We present an assignment for a full Parallel Computing course. Since 2017/2018, we have proposed a different problem each academic year to illustrate various methodologies for approaching the same computational problem using different parallel programming models. They are designed to be parallelized using shared-memory programming with OpenMP, distributed-memory programming with MPI, and GPU programming with CUDA or OpenCL. The problem chosen for this year implements a brute-force solution for exact DNA sequence alignment of multiple patterns. The program searches for exact coincidences of multiple nucleotide strings in a long DNA sequence. The sequential implementation is designed to be clear and understandable to students while offering many opportunities for parallelization and optimization.
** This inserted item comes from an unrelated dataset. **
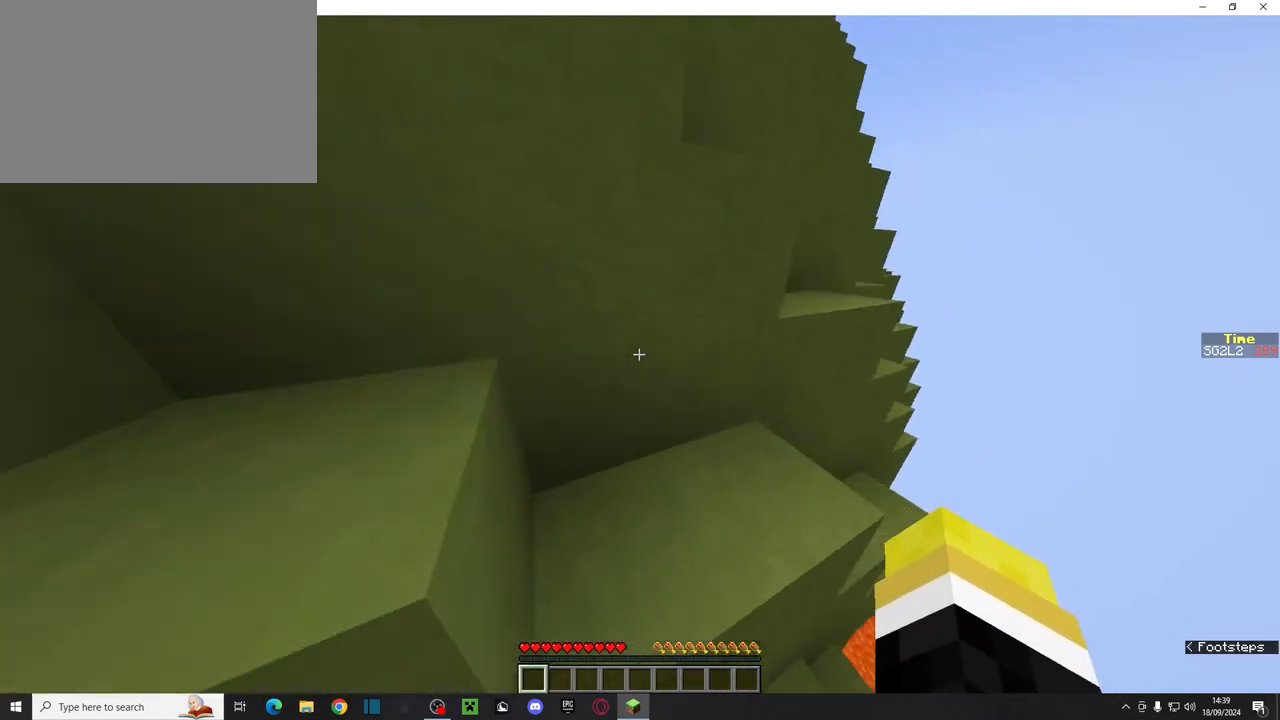
{"keys": ["ctrl", "space", "w"], "mouse": [], "events": [[17, "space", "up"], [267, "space", "down"]]}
This assignment addresses key concepts many students find difficult to apply in practical scenarios: race conditions, reductions, collective operations, and point-to-point communications. It also covers the problem of parallel generation of pseudo-random sequences and strategies to notify and stop speculative computations when matches are found. This assignment serves as an exercise that reinforces basic knowledge and prepares students for more complex parallel computing concepts and structures. It has been successfully implemented as a practical assignment in a Parallel Computing course in the third year of a Computer Engineering degree program. Supporting materials for this and previous assignments in this series are publicly available.
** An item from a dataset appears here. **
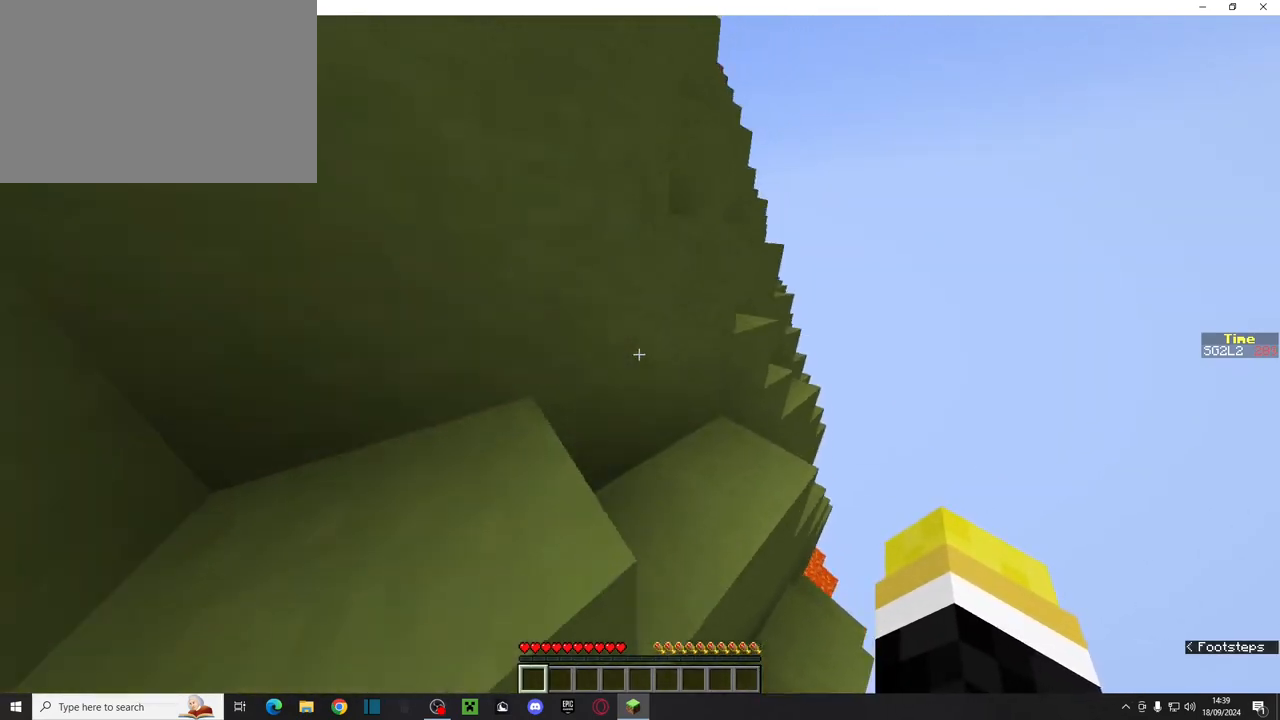
{"keys": ["ctrl", "space", "w"], "mouse": [], "events": [[50, "space", "up"], [333, "space", "down"]]}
翻译：本文介绍了一项面向完整并行计算课程的课程设计。自2017/2018学年起，我们每年提出一个不同的问题，用以阐释使用不同并行编程模型处理同一计算问题的多种方法。这些问题设计为可采用共享内存编程（OpenMP）、分布式内存编程（MPI）以及GPU编程（CUDA或OpenCL）进行并行化。本年度所选问题实现了针对多模式精确DNA序列比对的暴力求解算法。该程序在长DNA序列中搜索多个核苷酸字符串的精确匹配。其串行实现设计清晰易懂，同时为并行化与优化提供了充分空间。本设计重点针对许多学生在实际场景中难以应用的关键概念：竞态条件、归约操作、集体通信及点对点通信。此外，还涉及伪随机序列的并行生成问题，以及当发现匹配时通知并终止推测性计算的策略。该课程设计作为强化基础知识的实践练习，为学生掌握更复杂的并行计算概念与架构奠定基础。该设计已成功作为计算机工程专业三年级并行计算课程的实践作业实施。本系列当前及往年课程设计的辅助材料均已公开提供。